Extracted data:
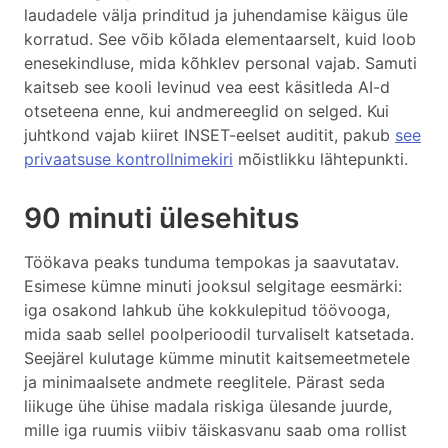
laudadele välja prinditud ja juhendamise käigus üle
korratud. See võib kõlada elementaarselt, kuid loob
enesekindluse, mida kõhklev personal vajab. Samuti
kaitseb see kooli levinud vea eest käsitleda AI-d
otseteena enne, kui andmereeglid on selged. Kui
juhtkond vajab kiiret INSET-eelset auditit, pakub
see
privaatsuse kontrollnimekiri
mõistlikku lähtepunkti.
90 minuti ülesehitus
Töökava peaks tunduma tempokas ja saavutatav.
Esimese kümne minuti jooksul selgitage eesmärki:
iga osakond lahkub ühe kokkulepitud töövooga,
mida saab sellel poolperioodil turvaliselt katsetada.
Seejärel kulutage kümme minutit kaitsemeetmetele
ja minimaalsete andmete reeglitele. Pärast seda
liikuge ühe ühise madala riskiga ülesande juurde,
mille iga ruumis viibiv täiskasvanu saab oma rollist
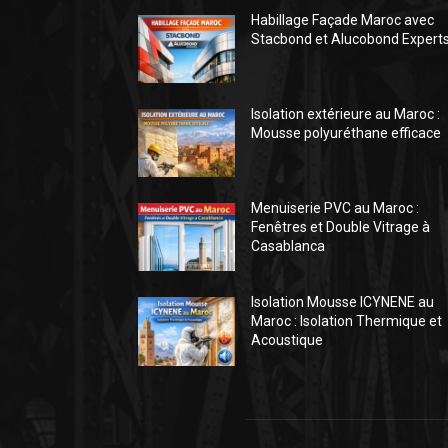
Habillage Façade Maroc avec
Stacbond et Alucobond Expert
Isolation extérieure au Maroc :
Mousse polyuréthane efficace
Menuiserie PVC au Maroc :
Fenêtres et Double Vitrage à
Casablanca
Isolation Mousse ICYNENE au
Maroc : Isolation Thermique et
Acoustique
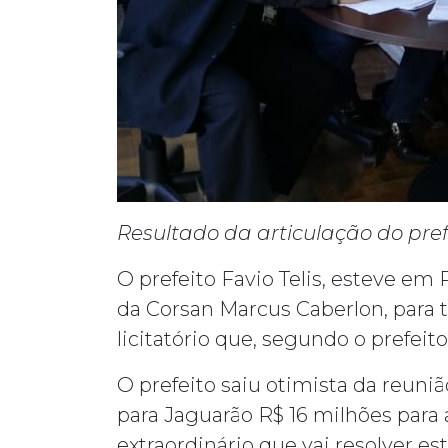
Resultado da articulação do prefe
O prefeito Favio Telis, esteve em
da Corsan Marcus Caberlon, para 
licitatório que, segundo o prefeit
O prefeito saiu otimista da reuni
para Jaguarão R$ 16 milhões para
extraordinário que vai resolver e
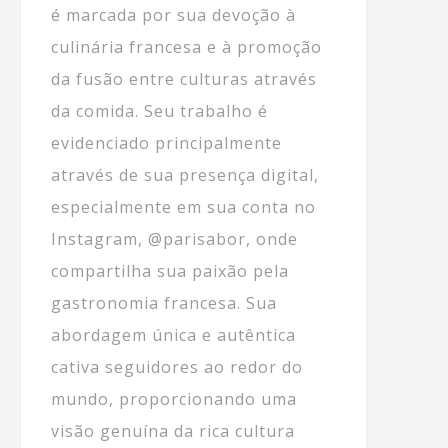
é marcada por sua devoção à
culinária francesa e à promoção
da fusão entre culturas através
da comida. Seu trabalho é
evidenciado principalmente
através de sua presença digital,
especialmente em sua conta no
Instagram, @parisabor, onde
compartilha sua paixão pela
gastronomia francesa. Sua
abordagem única e autêntica
cativa seguidores ao redor do
mundo, proporcionando uma
visão genuína da rica cultura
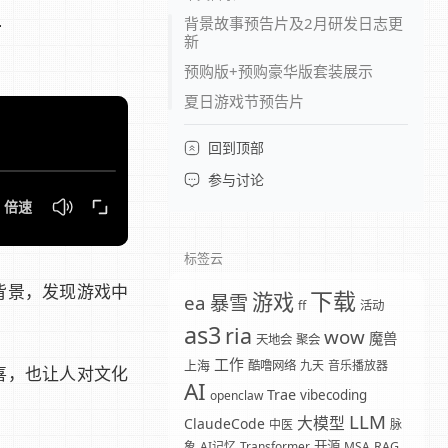
新
背景故事预告片及2月研发日志更
新
预购版+预购豪华版套装展示
夏日游戏节预告片
回到顶部
参与讨论
标签云
背景，发现游戏中
下载
游戏
暴雪
ea
ff
活动
as3
ria
wow
魔兽
天地会
聚会
工作
上海
酷噜网络
九天
音乐播放器
喜，也让人对文化
AI
Trae
vibecoding
openclaw
LLM
大模型
ClaudeCode
中医
脉
开源
象
AI记忆
Transformer
MSA
RAG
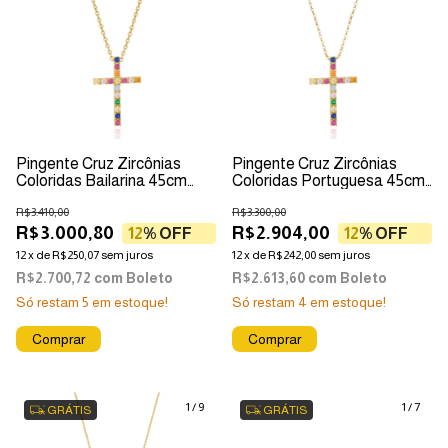
Pingente Cruz Zircônias
Pingente Cruz Zircônias
Coloridas Bailarina 45cm
Coloridas Portuguesa 45cm
Ouro 18k
Ouro 18k
R$3.410,00
R$3.300,00
R$3.000,80
R$2.904,00
12
% OFF
12
% OFF
12
x
de
R$250,07
sem juros
12
x
de
R$242,00
sem juros
R$2.700,72
com
Boleto
R$2.613,60
com
Boleto
Só restam
5
em estoque!
Só restam
4
em estoque!
1
/
9
1
/
7
GRÁTIS
GRÁTIS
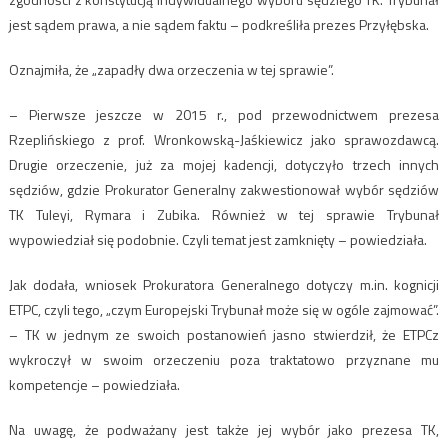
jest sądem prawa, a nie sądem faktu – podkreśliła prezes Przyłębska.
Oznajmiła, że „zapadły dwa orzeczenia w tej sprawie”.
– Pierwsze jeszcze w 2015 r., pod przewodnictwem prezesa
Rzeplińskiego z prof. Wronkowską-Jaśkiewicz jako sprawozdawcą.
Drugie orzeczenie, już za mojej kadencji, dotyczyło trzech innych
sędziów, gdzie Prokurator Generalny zakwestionował wybór sędziów
TK Tuleyi, Rymara i Zubika. Również w tej sprawie Trybunał
wypowiedział się podobnie. Czyli temat jest zamknięty – powiedziała.
Jak dodała, wniosek Prokuratora Generalnego dotyczy m.in. kognicji
ETPC, czyli tego, „czym Europejski Trybunał może się w ogóle zajmować”.
– TK w jednym ze swoich postanowień jasno stwierdził, że ETPCz
wykroczył w swoim orzeczeniu poza traktatowo przyznane mu
kompetencje – powiedziała.
Na uwagę, że podważany jest także jej wybór jako prezesa TK,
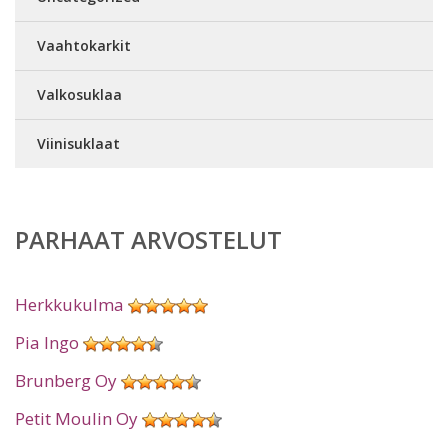
Vaahtokarkit
Valkosuklaa
Viinisuklaat
PARHAAT ARVOSTELUT
Herkkukulma
Pia Ingo
Brunberg Oy
Petit Moulin Oy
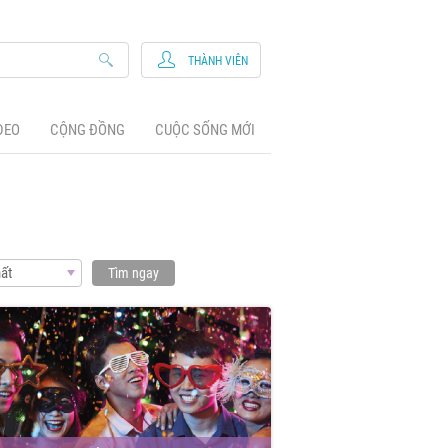
THÀNH VIÊN
DEO
CỘNG ĐỒNG
CUỘC SỐNG MỚI
ất
Tìm ngay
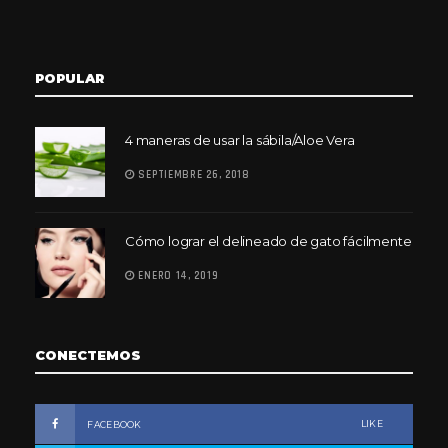
POPULAR
4 maneras de usar la sábila/Aloe Vera
SEPTIEMBRE 26, 2018
Cómo lograr el delineado de gato fácilmente
ENERO 14, 2019
CONECTEMOS
LIKE
FACEBOOK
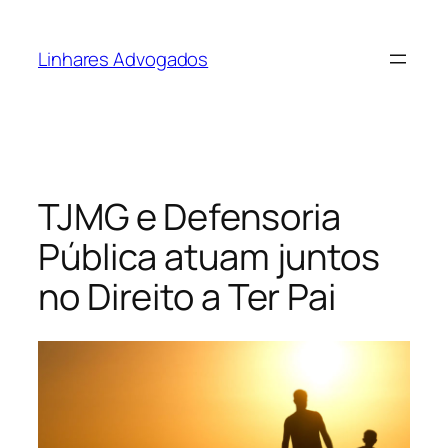
Pular
para
Linhares Advogados
o
conteúdo
TJMG e Defensoria
Pública atuam juntos
no Direito a Ter Pai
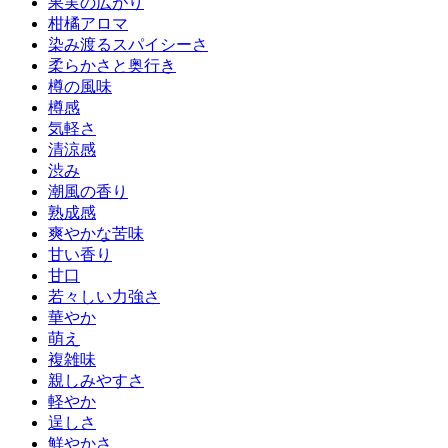
果実の広がり
柑橘アロマ
染み渡るスパイシーさ
柔らかさと奥行き
樽の風味
樽感
気軽さ
清涼感
渋み
潮風の香り
熟成感
爽やかな苦味
甘い香り
甘口
若々しい力強さ
華やか
萌え
複雑味
親しみやすさ
軽やか
逞しさ
鮮やかさ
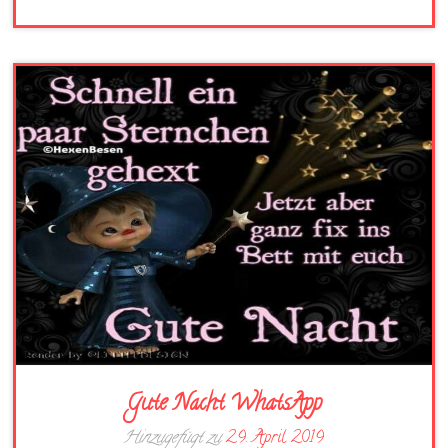
Gute Nacht WhatsApp
Hinzugefügt zu
29. April 2019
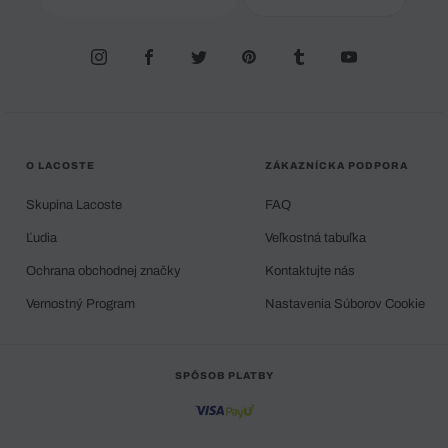
O LACOSTE
ZÁKAZNÍCKA PODPORA
Skupina Lacoste
FAQ
Ľudia
Veľkostná tabuľka
Ochrana obchodnej značky
Kontaktujte nás
Vernostný Program
Nastavenia Súborov Cookie
SPÔSOB PLATBY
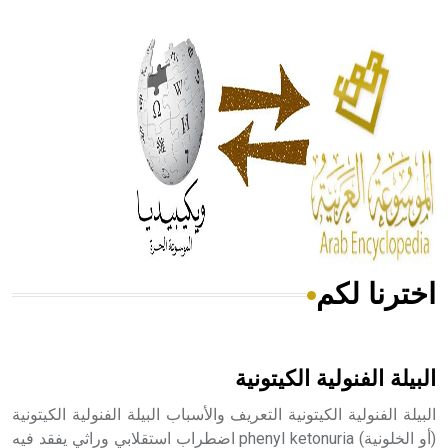
- هل تعلم أن أبقراط كتب في الطب أربعة مؤلفات هي:
الحكم، الأدلة، تنظيم التغذية، ورسالته في جروح الرأس. ويعود
له الفضل بأنه حرر الطب من الدين والفلسفة.
- هل تعلم أن المرجان إفراز حيواني يتكون في البحر ويتركب
من مادة كربونات الكلسيوم، وهو أحمر أو شديد الحمرة وهو
أجود أنواعه، ويمتاز بكبر الحجم ويسمى الش
اخترنا لكم
هل تعلم أن الأبسيد كلمة فرنسية اللفظ تم اعتمادها مصطلحاً
أثرياً يستخدم في العمارة عموماً وفي العمارة الدينية الخاصة
بالكنائس خصوصاً، وفي الإنكليزية أب
البيلة الفنولية الكيتونية
البيلة الفنولية الكيتونية التعريف والأسباب البيلة الفنولية الكيتونية
(أو الخلونية) phenyl ketonuria اضطراب استقلابي وراثي يفقد فيه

Goal of the exercise:
Where the material contains pictures, leave them out and copy the rest verbatim.

Reply:
laudadele välja prinditud ja juhendamise käigus üle
korratud. See võib kõlada elementaarselt, kuid loob
enesekindluse, mida kõhklev personal vajab. Samuti
kaitseb see kooli levinud vea eest käsitleda AI-d
otseteena enne, kui andmereeglid on selged. Kui
juhtkond vajab kiiret INSET-eelset auditit, pakub
see
privaatsuse kontrollnimekiri
mõistlikku lähtepunkti.
90 minuti ülesehitus
Töökava peaks tunduma tempokas ja saavutatav.
Esimese kümne minuti jooksul selgitage eesmärki:
iga osakond lahkub ühe kokkulepitud töövooga,
mida saab sellel poolperioodil turvaliselt katsetada.
Seejärel kulutage kümme minutit kaitsemeetmetele
ja minimaalsete andmete reeglitele. Pärast seda
liikuge ühe ühise madala riskiga ülesande juurde,
mille iga ruumis viibiv täiskasvanu saab oma rollist
Habillage Façade Maroc avec
Stacbond et Alucobond Expert
Isolation extérieure au Maroc :
Mousse polyuréthane efficace
Menuiserie PVC au Maroc :
Fenêtres et Double Vitrage à
Casablanca
Isolation Mousse ICYNENE au
Maroc : Isolation Thermique et
Acoustique
Resultado da articulação do prefe
O prefeito Favio Telis, esteve em
da Corsan Marcus Caberlon, para 
licitatório que, segundo o prefeit
O prefeito saiu otimista da reuni
para Jaguarão R$ 16 milhões para
extraordinário que vai resolver e
é marcada por sua devoção à
culinária francesa e à promoção
da fusão entre culturas através
da comida. Seu trabalho é
evidenciado principalmente
através de sua presença digital,
especialmente em sua conta no
Instagram, @parisabor, onde
compartilha sua paixão pela
gastronomia francesa. Sua
abordagem única e autêntica
cativa seguidores ao redor do
mundo, proporcionando uma
visão genuína da rica cultura
新
背景故事预告片及2月研发日志更
新
预购版+预购豪华版套装展示
夏日游戏节预告片
回到顶部
参与讨论
标签云
背景，发现游戏中
下载
游戏
暴雪
ea
ff
活动
as3
ria
wow
魔兽
天地会
聚会
工作
上海
酷噜网络
九天
音乐播放器
喜，也让人对文化
AI
Trae
vibecoding
openclaw
LLM
大模型
ClaudeCode
中医
脉
开源
象
AI记忆
Transformer
MSA
RAG
Pingente Cruz Zircônias
Pingente Cruz Zircônias
Coloridas Bailarina 45cm
Coloridas Portuguesa 45cm
Ouro 18k
Ouro 18k
R$3.410,00
R$3.300,00
R$3.000,80
R$2.904,00
12
% OFF
12
% OFF
12
x
de
R$250,07
sem juros
12
x
de
R$242,00
sem juros
R$2.700,72
com
Boleto
R$2.613,60
com
Boleto
Só restam
5
em estoque!
Só restam
4
em estoque!
1
/
9
1
/
7
GRÁTIS
GRÁTIS
jest sądem prawa, a nie sądem faktu – podkreśliła prezes Przyłębska.
Oznajmiła, że „zapadły dwa orzeczenia w tej sprawie”.
– Pierwsze jeszcze w 2015 r., pod przewodnictwem prezesa
Rzeplińskiego z prof. Wronkowską-Jaśkiewicz jako sprawozdawcą.
Drugie orzeczenie, już za mojej kadencji, dotyczyło trzech innych
sędziów, gdzie Prokurator Generalny zakwestionował wybór sędziów
TK Tuleyi, Rymara i Zubika. Również w tej sprawie Trybunał
wypowiedział się podobnie. Czyli temat jest zamknięty – powiedziała.
Jak dodała, wniosek Prokuratora Generalnego dotyczy m.in. kognicji
ETPC, czyli tego, „czym Europejski Trybunał może się w ogóle zajmować”.
– TK w jednym ze swoich postanowień jasno stwierdził, że ETPCz
wykroczył w swoim orzeczeniu poza traktatowo przyznane mu
kompetencje – powiedziała.
Na uwagę, że podważany jest także jej wybór jako prezesa TK,
Vaahtokarkit
Valkosuklaa
Viinisuklaat
PARHAAT ARVOSTELUT
Herkkukulma
Pia Ingo
Brunberg Oy
Petit Moulin Oy
THÀNH VIÊN
DEO
CỘNG ĐỒNG
CUỘC SỐNG MỚI
ất
Tìm ngay
POPULAR
4 maneras de usar la sábila/Aloe Vera
SEPTIEMBRE 26, 2018
Cómo lograr el delineado de gato fácilmente
ENERO 14, 2019
CONECTEMOS
LIKE
FACEBOOK
Pular
para
Linhares Advogados
o
conteúdo
TJMG e Defensoria
Pública atuam juntos
no Direito a Ter Pai
果実の広がり
柑橘アロマ
染み渡るスパイシーさ
柔らかさと奥行き
樽の風味
樽感
気軽さ
清涼感
渋み
潮風の香り
熟成感
爽やかな苦味
甘い香り
甘口
若々しい力強さ
華やか
萌え
複雑味
親しみやすさ
軽やか
逞しさ
鮮やかさ
Gute Nacht WhatsApp
Hinzugefügt zu
29. April 2019
O LACOSTE
ZÁKAZNÍCKA PODPORA
Skupina Lacoste
FAQ
Ľudia
Veľkostná tabuľka
Ochrana obchodnej značky
Kontaktujte nás
Vernostný Program
Nastavenia Súborov Cookie
SPÔSOB PLATBY
- هل تعلم أن أبقراط كتب في الطب أربعة مؤلفات هي:
الحكم، الأدلة، تنظيم التغذية، ورسالته في جروح الرأس. ويعود
له الفضل بأنه حرر الطب من الدين والفلسفة.
- هل تعلم أن المرجان إفراز حيواني يتكون في البحر ويتركب
من مادة كربونات الكلسيوم، وهو أحمر أو شديد الحمرة وهو
أجود أنواعه، ويمتاز بكبر الحجم ويسمى الش
اخترنا لكم
هل تعلم أن الأبسيد كلمة فرنسية اللفظ تم اعتمادها مصطلحاً
أثرياً يستخدم في العمارة عموماً وفي العمارة الدينية الخاصة
بالكنائس خصوصاً، وفي الإنكليزية أب
البيلة الفنولية الكيتونية
البيلة الفنولية الكيتونية التعريف والأسباب البيلة الفنولية الكيتونية
(أو الخلونية) phenyl ketonuria اضطراب استقلابي وراثي يفقد فيه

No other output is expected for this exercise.